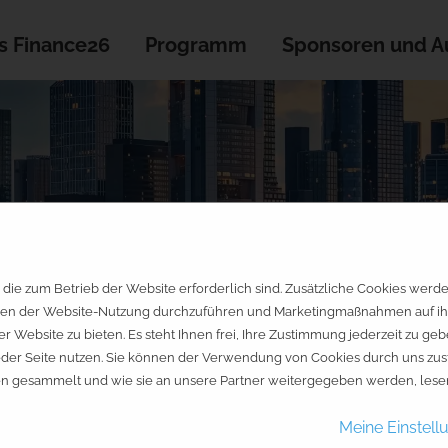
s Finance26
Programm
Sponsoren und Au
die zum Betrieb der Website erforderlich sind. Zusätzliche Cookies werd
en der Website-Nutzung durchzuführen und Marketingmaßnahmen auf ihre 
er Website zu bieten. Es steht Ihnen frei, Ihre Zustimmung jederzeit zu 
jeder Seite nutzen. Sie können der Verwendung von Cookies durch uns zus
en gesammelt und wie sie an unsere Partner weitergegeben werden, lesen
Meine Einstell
□ □ □ □ □
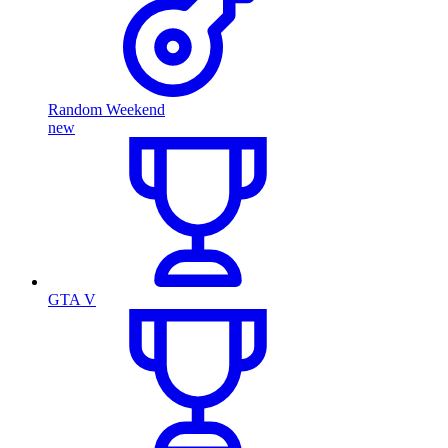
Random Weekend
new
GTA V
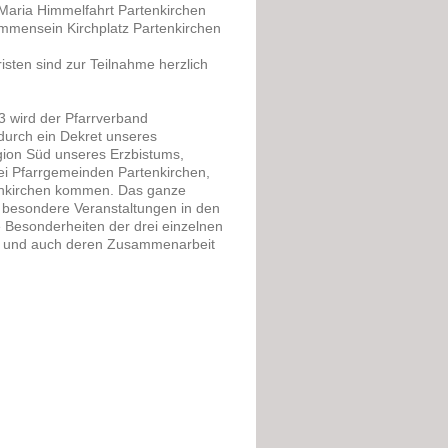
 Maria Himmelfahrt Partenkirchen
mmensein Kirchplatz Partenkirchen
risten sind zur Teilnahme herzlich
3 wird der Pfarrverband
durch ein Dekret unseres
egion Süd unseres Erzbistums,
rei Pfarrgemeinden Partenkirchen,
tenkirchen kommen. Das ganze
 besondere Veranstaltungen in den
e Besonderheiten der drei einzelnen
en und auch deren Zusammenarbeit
□ □ □ □ □
_What to work on_.
Write out exactly the lines that fall from the line with "s Finance26" to the line with "Meine Einstell" in the records above, keeping both ends.

_Answer to this problem_.
s Finance26
Programm
Sponsoren und Au
die zum Betrieb der Website erforderlich sind. Zusätzliche Cookies werd
en der Website-Nutzung durchzuführen und Marketingmaßnahmen auf ihre 
er Website zu bieten. Es steht Ihnen frei, Ihre Zustimmung jederzeit zu 
jeder Seite nutzen. Sie können der Verwendung von Cookies durch uns zus
en gesammelt und wie sie an unsere Partner weitergegeben werden, lesen
Meine Einstell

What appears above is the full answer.